> [Selected passage]
==================================================
A friend has a problem with a noisy phono preamp. He asked me to have a look at it and to try to fix the problem. Today I’m going to try to find the source of the noise.

The phono preamp is an AMX AP-25. This one is quite old, but looking around, it seems to be still available for purchase, although it is now inside a different enclosure. The original power supply that came with the preamp was lost and my friend replaced it with a cheap 9V DC power supply he just bought. The power requirements aren’t written on the old preamp, but on newer AP-25, it is clearly labeled that it needs 9V DC with a center positive pin. The current requirement is unknown, but probably very low, since it is a signal amplifier, not a power amplifier.

The first step is to listen to the sound signature of the noise. I plugged the output of the preamp directly into the line-in of my computer sound card, with no input into the preamp. This allows us to record the noise floor of the preamp. The noise sounds like this :

People in North America have probably heard this humming noise. It is typical humming generated from devices connected to the AC power grid running at 60Hz. The hum itself is generally at twice the grid frequency, so 120Hz. Transformers will often vibrate at this frequency. Fully rectified AC signal will also generate a 120Hz signal.

60Hz AC signal rectification.

To get a better idea of the type of noise, we plot the spectrum of the noise, as shown below. We see that the noise main frequency component is 120Hz as expected. The harmonics (240Hz, 360Hz, etc.) of the main component are also present.

Preamp output noise spectrum.

There is also a 60Hz component, but 40dB lower than the 120Hz component. My hypothesis is that the 60Hz signal is picked up from the environment by the amplifier, whereas the much stronger 120Hz signal is coming from the power supply.

With this information, we can narrow the investigation to the power supply. The specifications written on the power supply label are shown in the table below.

Power supply specifications
input 120V AC; 60Hz; max 200mA
output 9V DC; max 600mA

We measure the DC output of the power supply under different load conditions to verify if the power supply is working as expected. The results are displayed in the table below. We also plotted the output voltage as a function of the output current in the figure below.

Measured power supply DC output
Load Voltage (DC)
(no load) 12.27V
297Ω 11.90V
47.7Ω 10.75V
Power supply measured output voltage as a function of output current.

The output voltage is higher than specified. Under no load, the output voltage is more than 30% over the specification! The preamp should  function normally even if the power supply is higher than normal, but it is far from ideal. Also, the output voltage decreases as the current increases. This indicates that there is no output voltage regulation inside the power supply. The poor results of the power supply, its relatively large size for its specifications and its heavy weight indicates that it is probably a very simple design with a transformer to step down the AC voltage, followed by a full bridge rectifier to rectify the signal and finally a large capacitor to filter the output.
==================================================
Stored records

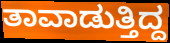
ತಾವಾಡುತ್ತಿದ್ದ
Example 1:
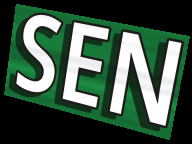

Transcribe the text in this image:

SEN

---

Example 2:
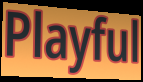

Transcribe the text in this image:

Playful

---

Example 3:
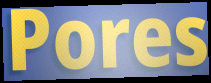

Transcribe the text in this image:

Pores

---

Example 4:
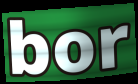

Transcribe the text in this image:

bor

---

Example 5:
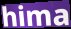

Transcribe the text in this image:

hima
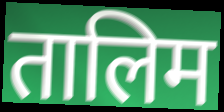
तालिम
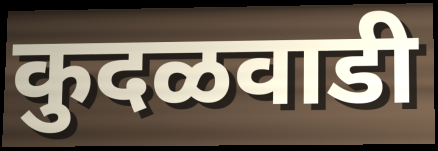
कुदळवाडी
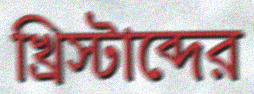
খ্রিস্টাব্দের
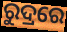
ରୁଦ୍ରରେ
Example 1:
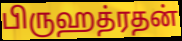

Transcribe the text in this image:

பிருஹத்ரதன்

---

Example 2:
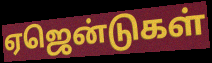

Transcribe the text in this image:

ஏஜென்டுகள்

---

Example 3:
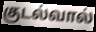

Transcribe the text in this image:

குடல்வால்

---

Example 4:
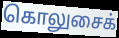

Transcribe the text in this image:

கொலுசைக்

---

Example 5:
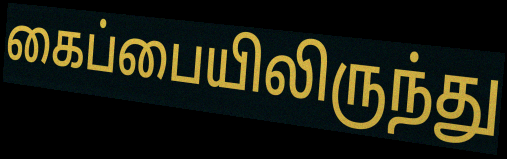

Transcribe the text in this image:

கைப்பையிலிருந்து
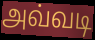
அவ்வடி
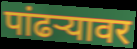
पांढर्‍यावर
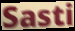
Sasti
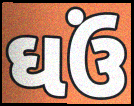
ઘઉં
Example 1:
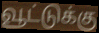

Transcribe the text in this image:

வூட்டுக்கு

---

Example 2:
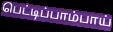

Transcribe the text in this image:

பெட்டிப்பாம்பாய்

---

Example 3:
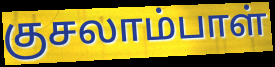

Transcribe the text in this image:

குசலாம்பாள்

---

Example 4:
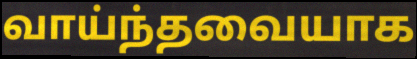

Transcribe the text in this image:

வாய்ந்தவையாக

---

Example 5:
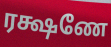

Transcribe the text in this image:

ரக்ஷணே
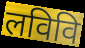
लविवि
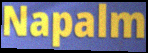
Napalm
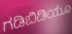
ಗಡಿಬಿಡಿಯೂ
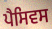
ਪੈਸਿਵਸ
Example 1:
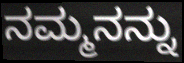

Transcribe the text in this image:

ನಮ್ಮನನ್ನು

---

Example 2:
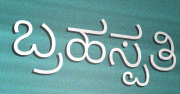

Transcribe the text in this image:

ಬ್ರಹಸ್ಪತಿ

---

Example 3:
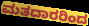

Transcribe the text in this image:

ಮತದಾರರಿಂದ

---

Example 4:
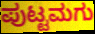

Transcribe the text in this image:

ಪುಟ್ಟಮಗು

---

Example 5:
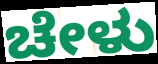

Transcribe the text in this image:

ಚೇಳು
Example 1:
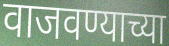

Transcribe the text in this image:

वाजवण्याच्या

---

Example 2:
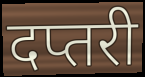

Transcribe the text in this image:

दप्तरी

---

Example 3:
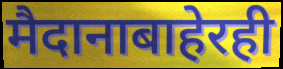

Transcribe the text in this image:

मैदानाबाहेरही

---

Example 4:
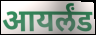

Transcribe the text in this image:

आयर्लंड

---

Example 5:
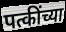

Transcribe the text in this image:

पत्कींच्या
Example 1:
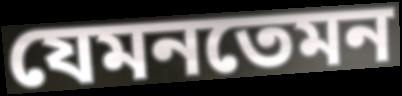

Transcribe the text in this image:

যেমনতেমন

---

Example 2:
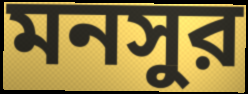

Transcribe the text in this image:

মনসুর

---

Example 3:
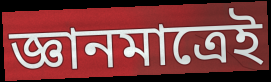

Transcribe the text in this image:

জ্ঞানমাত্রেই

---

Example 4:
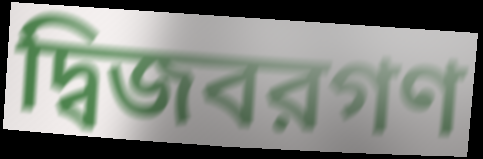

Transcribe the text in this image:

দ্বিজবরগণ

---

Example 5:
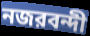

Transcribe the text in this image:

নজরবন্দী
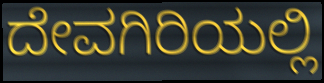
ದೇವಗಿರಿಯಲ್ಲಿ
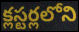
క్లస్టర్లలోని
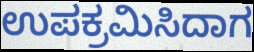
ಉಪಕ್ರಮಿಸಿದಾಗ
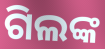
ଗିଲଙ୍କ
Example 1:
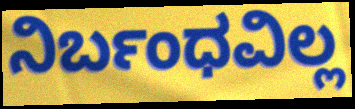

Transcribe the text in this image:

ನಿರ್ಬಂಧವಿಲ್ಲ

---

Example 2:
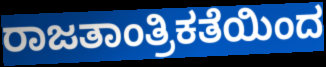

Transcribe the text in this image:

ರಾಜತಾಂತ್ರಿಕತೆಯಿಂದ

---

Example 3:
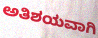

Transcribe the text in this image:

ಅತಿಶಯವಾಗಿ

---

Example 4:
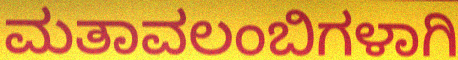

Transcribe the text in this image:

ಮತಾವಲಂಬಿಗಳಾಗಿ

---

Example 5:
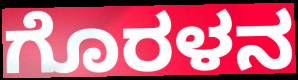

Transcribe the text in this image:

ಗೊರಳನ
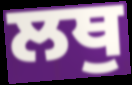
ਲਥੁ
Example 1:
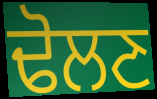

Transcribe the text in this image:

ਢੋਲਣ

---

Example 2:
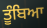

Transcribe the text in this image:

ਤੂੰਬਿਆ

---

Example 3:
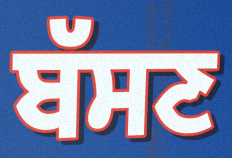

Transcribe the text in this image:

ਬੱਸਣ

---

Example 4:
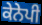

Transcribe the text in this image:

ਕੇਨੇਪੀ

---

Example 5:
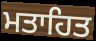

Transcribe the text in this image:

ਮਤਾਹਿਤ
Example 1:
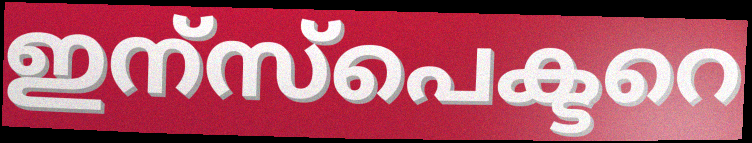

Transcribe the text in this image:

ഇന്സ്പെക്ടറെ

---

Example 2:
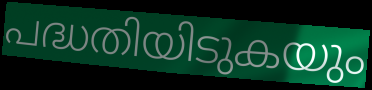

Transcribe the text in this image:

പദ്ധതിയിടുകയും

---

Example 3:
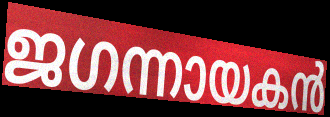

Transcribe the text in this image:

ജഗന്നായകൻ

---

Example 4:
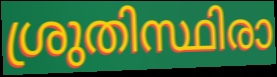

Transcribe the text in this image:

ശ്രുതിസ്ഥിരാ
==================================================
> [Your tasks]
1. Answer these questions from the phono preamp passage:
(a) What model is the phono preamp?
(b) What is the main frequency component of the noise?
(c) What output voltage was measured with no load on the power supply?
2. List the parts that the phono preamp passage says the power supply's simple design probably contains.
3. Pick up the phono preamp passage after its final sentence and continue it.

> [Final answers]
1.
(a) An AMX AP-25.
(b) 120Hz.
(c) 12.27V.

2.
- A transformer to step down the AC voltage
- A full bridge rectifier to rectify the signal
- A large capacitor to filter the output

3.
If the output was regulated, it would probably be a very good power supply for audio applications. Newer switched-mode power supplies are much more efficient, but are generally noisier, since they switch the current at very high frequencies. They require more care in filtering the output to avoid noise. A simple transformer power supply with a linear regulator is inefficient, but much less noisy. Unfortunately, the power supply we are analyzing lacks the last important step, voltage regulation.

An important measurement for a DC power supply is the amount of AC ripple present on the output of the power supply. We measured the AC RMS voltage of the output at the same load conditions as the DC measurements and we obtained the results in the table below.

Measured power supply AC RMS voltage
Load Voltage RMS(AC)
(no load) 53mV
297Ω 124mV
47.7Ω 416mV

The AC ripple increases as the load decreases. This is another sign that the output is unregulated. A good amplifier would be designed to reject the power supply ripple. But I have a feeling this phono preamp is actually picking up the AC ripple and amplifying it. Since the gain of a phono preamp is very high (easily 40dB to 60dB), if the ripple is picked up in the preamp input, it can generate a large signal on the preamp output. Unfortunately, my Fluke 115 multimeter wasn’t able to measure the frequency of the AC ripple on the power supply. But I was able to record the “sound” of the AC ripple. I simply connected the output of the power supply to the line-in of my sound card with a capacitor in series to AC couple the output, i.e. remove the DC component and measure only the AC ripple. The AC ripple on the output of the power supply sounds like this :

The recorded sound was recorded as is, with no amplification. If we compare this recorded signal with the recorded noise coming out of the preamp, we realize they sound almost the same. The power supply AC ripple only has a lower amplitude. We can verify they are similar by plotting the spectrum of the AC ripple as shown in the figure below.

Power supply output noise spectrum.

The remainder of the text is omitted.